CFR and Adcock Ingram give up on their transcontinental merger

The planned transcontinental marriage between South America's CFR and South Africa's Adcock Ingram had been on shaky ground for some time. But the engagement has been officially dissolved, thwarted by a jealous shareholder. The question now is whether the drugmaker will be forced back into the arms of a suitor it has already spurned.

The two companies issued a statement saying, "there is no prospect" that CFR's offer would be approved by the necessary 75% of shareholders, Reuters reports. That leaves Adcock, which has trailed South African competitors, looking at a pairing with Bidvest, a minority shareholder and shipping conglomerate that wants to wrap Adcock's drug portfolio into its myriad operations.

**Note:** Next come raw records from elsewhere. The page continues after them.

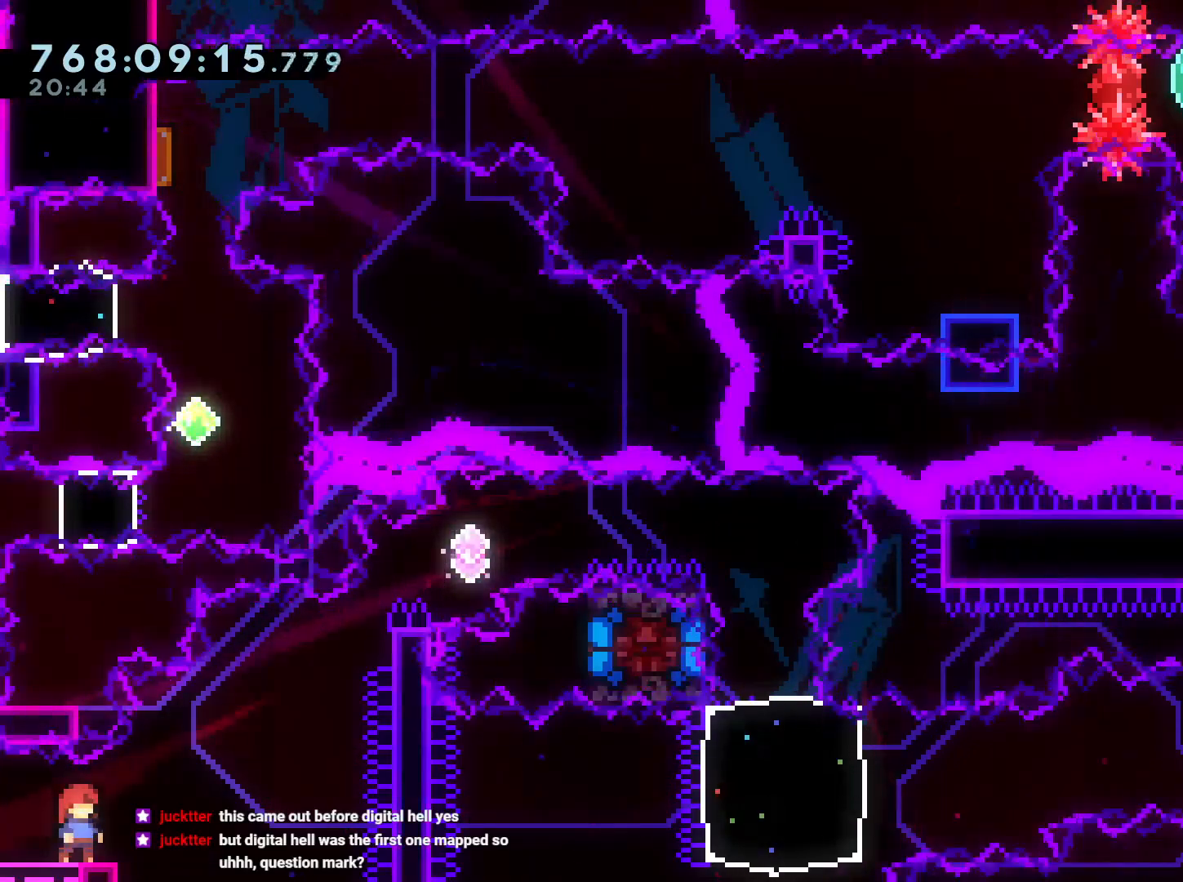
{"buttons": [], "left_stick": "center", "right_stick": "center", "events": []}
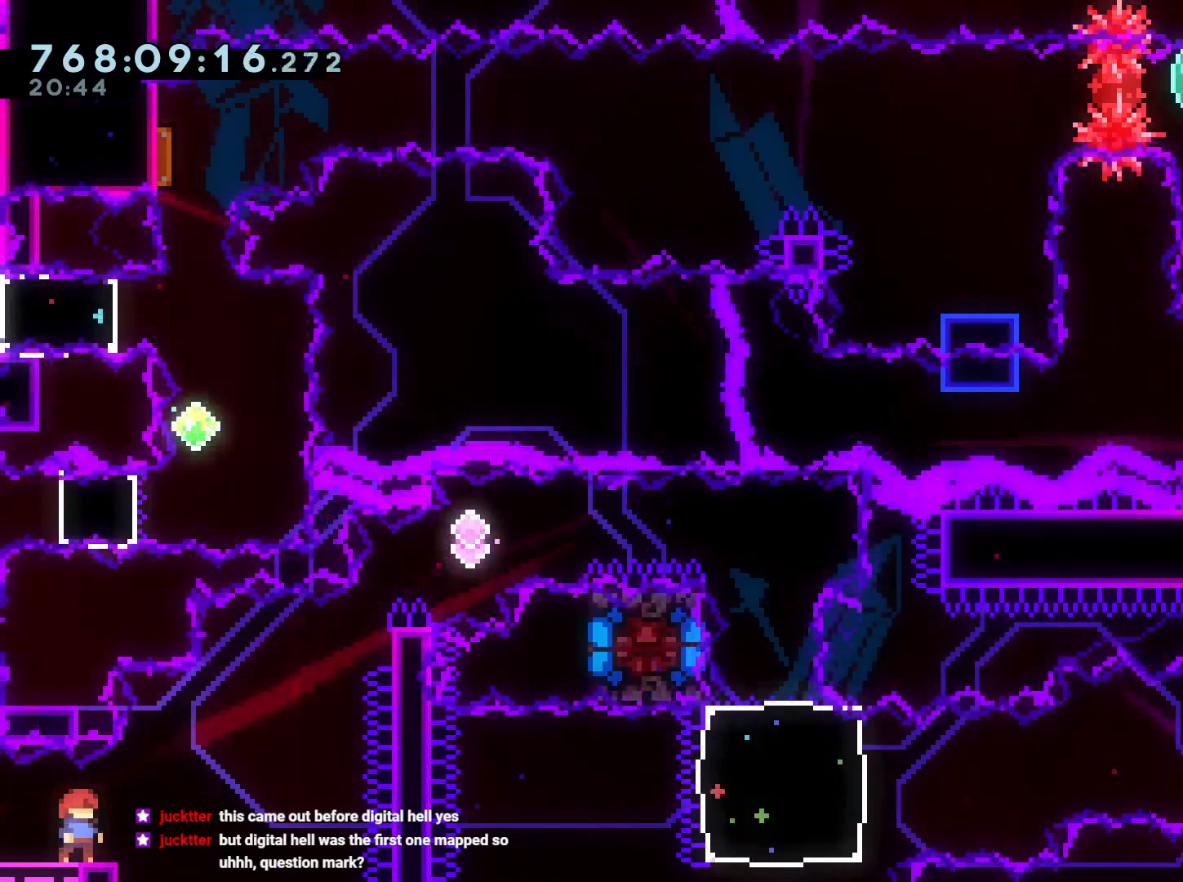
{"buttons": [], "left_stick": "center", "right_stick": "center", "events": []}
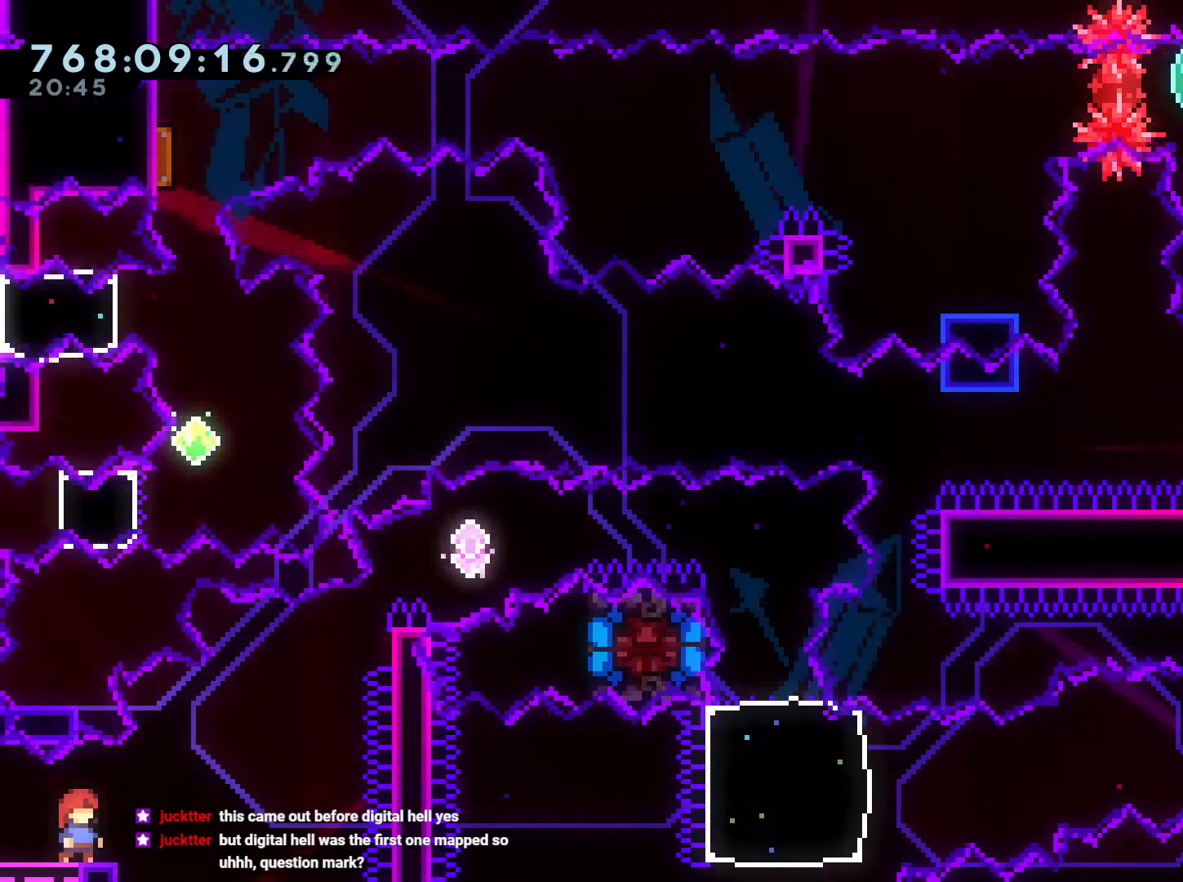
{"buttons": [], "left_stick": "center", "right_stick": "center", "events": []}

Adcock's chairman, Khotso Mokhele, spurned Bidvest's takeover offer last year when the conglomerate launched an unsolicited bid for a 60% stake. Instead, Adcock said a merger with CFR could help it compete with larger, better financed competitors and bolster its business with access to emerging markets. Bidvest, on the other hand, has a reputation for snatching up struggling companies and turning them around through cost-cutting and other measures.

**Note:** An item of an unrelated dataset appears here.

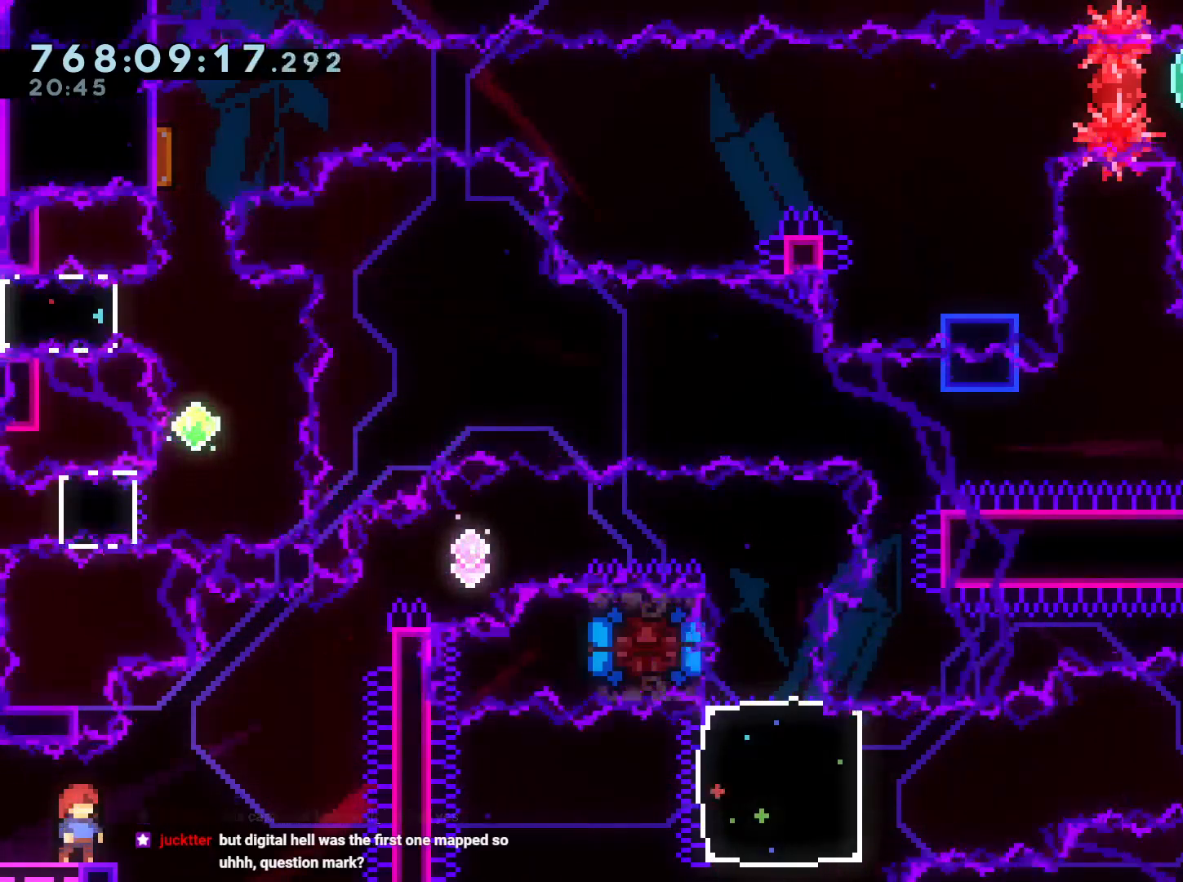
{"buttons": [], "left_stick": "center", "right_stick": "center", "events": []}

But Adcock's largest shareholder, South Africa's state-run Public Investment Corporation (PIC), didn't like the idea of a South African company merging with a foreign one, especially one offering primarily shares. It rejected even a revised bid from CFR that boosted its offer by 1.6% to 12.8 billion rand ($1.2 billion). "Our message is clear: We want cash, we don't want their shares," PIC CIO Daniel Matjila told Reuters at the time. That solid opposition killed the deal.